BlindParent [OP] 1 points 5y ago
Thank you so very much for all of the information and especially your specific experience at the school. I feel we are more prepared for this scenario now and I have put it in the timeline for the next 1-2 years. It sounds like something great for him to regain his independence and personality and beat his depression. And I hope it will help my mom out in a practical sense and also with perspective.
TheBlindBookLover 2 points 5y ago
Hi. Your father might not qualify for a guide dog quite yet unless he can independently travel with a cane. This is a link to a website with some additional resources. https://www.blindinc.org/resources/
Just note that there several programs that might provide resources at little or no cost through donations.
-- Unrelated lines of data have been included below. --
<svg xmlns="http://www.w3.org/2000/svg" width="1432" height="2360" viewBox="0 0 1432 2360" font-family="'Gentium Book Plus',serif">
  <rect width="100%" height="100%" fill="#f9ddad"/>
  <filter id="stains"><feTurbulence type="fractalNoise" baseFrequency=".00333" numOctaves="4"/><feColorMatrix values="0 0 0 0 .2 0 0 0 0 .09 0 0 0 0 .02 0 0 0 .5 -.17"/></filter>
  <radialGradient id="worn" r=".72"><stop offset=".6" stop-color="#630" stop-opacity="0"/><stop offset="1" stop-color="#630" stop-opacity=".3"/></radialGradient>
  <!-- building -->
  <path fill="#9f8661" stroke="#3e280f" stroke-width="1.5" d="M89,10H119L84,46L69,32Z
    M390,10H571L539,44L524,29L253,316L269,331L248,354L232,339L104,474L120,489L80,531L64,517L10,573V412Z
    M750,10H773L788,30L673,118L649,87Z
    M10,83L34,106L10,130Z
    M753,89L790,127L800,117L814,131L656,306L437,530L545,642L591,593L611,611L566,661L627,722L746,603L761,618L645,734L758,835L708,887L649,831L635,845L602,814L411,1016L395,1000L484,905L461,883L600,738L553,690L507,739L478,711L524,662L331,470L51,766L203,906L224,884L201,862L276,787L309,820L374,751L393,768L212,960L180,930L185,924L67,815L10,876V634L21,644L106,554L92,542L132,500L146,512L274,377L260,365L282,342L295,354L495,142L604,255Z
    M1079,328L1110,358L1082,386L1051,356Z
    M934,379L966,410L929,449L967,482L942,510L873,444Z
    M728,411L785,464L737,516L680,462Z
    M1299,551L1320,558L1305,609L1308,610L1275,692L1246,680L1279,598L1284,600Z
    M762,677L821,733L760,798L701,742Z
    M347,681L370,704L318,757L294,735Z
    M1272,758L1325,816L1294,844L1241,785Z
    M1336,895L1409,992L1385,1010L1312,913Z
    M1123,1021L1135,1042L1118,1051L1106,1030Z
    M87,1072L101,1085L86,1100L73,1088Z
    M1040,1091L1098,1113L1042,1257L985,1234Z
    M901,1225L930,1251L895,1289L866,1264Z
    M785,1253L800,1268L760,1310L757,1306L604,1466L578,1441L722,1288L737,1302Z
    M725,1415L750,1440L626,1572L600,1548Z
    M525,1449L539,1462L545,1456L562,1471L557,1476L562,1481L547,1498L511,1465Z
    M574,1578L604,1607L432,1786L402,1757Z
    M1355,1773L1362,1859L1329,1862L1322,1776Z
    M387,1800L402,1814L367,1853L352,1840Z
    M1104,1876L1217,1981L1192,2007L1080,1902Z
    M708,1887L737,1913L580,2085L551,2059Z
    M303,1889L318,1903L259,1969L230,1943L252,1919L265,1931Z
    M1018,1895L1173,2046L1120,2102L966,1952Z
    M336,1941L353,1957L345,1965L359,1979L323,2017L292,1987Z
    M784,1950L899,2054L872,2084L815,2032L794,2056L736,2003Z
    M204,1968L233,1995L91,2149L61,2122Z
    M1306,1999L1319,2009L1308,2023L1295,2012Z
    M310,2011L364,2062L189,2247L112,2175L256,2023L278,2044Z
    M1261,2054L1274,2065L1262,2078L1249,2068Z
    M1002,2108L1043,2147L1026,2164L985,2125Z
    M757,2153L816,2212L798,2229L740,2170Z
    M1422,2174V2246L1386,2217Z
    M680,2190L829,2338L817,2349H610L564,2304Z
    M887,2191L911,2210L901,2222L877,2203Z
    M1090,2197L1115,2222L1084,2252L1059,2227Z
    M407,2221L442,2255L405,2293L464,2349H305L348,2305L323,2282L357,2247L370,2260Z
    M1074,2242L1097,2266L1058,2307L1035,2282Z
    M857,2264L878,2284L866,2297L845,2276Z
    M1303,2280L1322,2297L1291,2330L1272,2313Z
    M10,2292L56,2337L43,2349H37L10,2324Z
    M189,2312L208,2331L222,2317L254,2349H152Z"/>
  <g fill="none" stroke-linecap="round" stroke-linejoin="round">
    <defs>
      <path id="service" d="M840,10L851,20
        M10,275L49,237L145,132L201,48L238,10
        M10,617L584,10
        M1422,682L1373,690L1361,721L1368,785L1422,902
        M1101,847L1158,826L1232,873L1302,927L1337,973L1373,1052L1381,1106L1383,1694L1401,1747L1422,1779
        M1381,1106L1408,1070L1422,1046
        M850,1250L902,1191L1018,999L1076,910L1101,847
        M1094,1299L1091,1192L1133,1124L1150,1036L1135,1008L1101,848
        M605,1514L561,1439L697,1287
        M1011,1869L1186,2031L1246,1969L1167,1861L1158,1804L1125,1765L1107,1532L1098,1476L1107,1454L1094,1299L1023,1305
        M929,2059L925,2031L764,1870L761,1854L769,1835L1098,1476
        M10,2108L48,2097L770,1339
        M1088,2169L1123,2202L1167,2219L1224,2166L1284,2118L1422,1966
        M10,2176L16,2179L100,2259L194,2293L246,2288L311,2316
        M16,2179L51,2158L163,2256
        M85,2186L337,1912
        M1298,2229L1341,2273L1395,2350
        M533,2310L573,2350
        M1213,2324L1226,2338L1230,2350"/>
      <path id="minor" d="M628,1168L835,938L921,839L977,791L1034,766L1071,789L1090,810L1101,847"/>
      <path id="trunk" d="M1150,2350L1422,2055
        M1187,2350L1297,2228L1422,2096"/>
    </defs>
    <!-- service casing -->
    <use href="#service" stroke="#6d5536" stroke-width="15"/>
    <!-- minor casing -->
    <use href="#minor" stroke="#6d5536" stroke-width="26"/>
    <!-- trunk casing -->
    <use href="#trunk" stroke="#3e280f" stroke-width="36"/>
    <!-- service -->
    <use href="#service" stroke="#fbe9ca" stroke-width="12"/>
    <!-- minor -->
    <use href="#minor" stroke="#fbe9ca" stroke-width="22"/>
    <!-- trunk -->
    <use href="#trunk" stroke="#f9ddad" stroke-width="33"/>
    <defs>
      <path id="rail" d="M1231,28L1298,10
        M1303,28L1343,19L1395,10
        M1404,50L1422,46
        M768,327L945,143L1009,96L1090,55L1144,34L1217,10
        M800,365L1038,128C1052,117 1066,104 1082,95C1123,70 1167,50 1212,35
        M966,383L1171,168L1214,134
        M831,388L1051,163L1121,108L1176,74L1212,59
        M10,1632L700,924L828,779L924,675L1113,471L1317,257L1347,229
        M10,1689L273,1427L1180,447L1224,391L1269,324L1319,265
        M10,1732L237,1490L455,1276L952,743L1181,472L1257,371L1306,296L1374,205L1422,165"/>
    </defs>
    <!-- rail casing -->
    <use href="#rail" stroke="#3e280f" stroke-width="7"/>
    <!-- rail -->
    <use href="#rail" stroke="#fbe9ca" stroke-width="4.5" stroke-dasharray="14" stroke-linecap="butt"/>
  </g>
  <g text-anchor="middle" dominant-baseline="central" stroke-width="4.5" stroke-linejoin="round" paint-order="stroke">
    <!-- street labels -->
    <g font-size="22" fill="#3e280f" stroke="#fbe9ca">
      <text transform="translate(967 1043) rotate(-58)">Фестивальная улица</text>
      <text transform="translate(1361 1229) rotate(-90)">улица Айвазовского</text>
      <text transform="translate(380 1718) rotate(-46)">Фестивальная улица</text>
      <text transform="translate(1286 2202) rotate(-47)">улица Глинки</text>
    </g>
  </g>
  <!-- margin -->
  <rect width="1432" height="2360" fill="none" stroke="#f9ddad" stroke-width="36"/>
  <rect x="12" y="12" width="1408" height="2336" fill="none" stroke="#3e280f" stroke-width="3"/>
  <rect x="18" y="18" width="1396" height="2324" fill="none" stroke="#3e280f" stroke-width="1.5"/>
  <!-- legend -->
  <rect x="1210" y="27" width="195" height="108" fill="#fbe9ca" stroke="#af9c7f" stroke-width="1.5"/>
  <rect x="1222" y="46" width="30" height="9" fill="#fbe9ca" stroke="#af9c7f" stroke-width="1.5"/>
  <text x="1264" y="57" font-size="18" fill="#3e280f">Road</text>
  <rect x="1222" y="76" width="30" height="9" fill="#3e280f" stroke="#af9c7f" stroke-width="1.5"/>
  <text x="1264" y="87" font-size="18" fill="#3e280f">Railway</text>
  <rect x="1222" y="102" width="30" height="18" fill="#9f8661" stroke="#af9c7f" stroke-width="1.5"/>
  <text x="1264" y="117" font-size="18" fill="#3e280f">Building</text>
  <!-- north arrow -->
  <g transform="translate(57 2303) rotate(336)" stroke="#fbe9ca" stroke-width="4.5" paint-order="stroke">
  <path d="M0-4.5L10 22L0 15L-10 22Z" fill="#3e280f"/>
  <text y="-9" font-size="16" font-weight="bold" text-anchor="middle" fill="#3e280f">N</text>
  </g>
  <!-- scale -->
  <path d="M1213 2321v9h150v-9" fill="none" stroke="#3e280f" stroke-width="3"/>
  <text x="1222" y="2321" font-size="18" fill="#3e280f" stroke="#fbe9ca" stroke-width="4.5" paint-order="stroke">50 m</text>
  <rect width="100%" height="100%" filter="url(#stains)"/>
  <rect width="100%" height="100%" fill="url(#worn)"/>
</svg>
In fact, many guide dog schools provide the guide dog and the necessary equipment free of charge. I plan to apply to this guide dog school in the future. https://www.guidedogs.com/

I will send you any additional resources as I find them. I hope that this helps.
BlindParent [OP] 1 points 5y ago
Thank you so much for this information and for the links! Let’s share the resources we find in the subreddit for everyone to benefit.
BlindParent [OP] 1 points 5y ago
Thank you for the suggestion. I will contact them right away to see what is available. Also, I am very glad to hear your personal experience as I have zero experience with such groups.
brass444 1 points 5y ago
I'm just seeing this heartbreaking post. So many great suggestions below. I wonder if your county/city has any support services ... individually for his depression or family counseling to deal with the change. I would also add that following up with your Dept of Vision helps. To the extent possible, hand deliver forms that are requested etc.
BlindParent [OP] 1 points 5y ago
Thanks for the comment. I have taken a look at government services previously, but they seem focused on the mentally ill, and abuse and addiction counseling and rehabilitation. Non-clinical depression does not seem to be covered.

I should follow up, but don’t want to bother the employee (singular!) again. Has hand delivery worked for you in the past?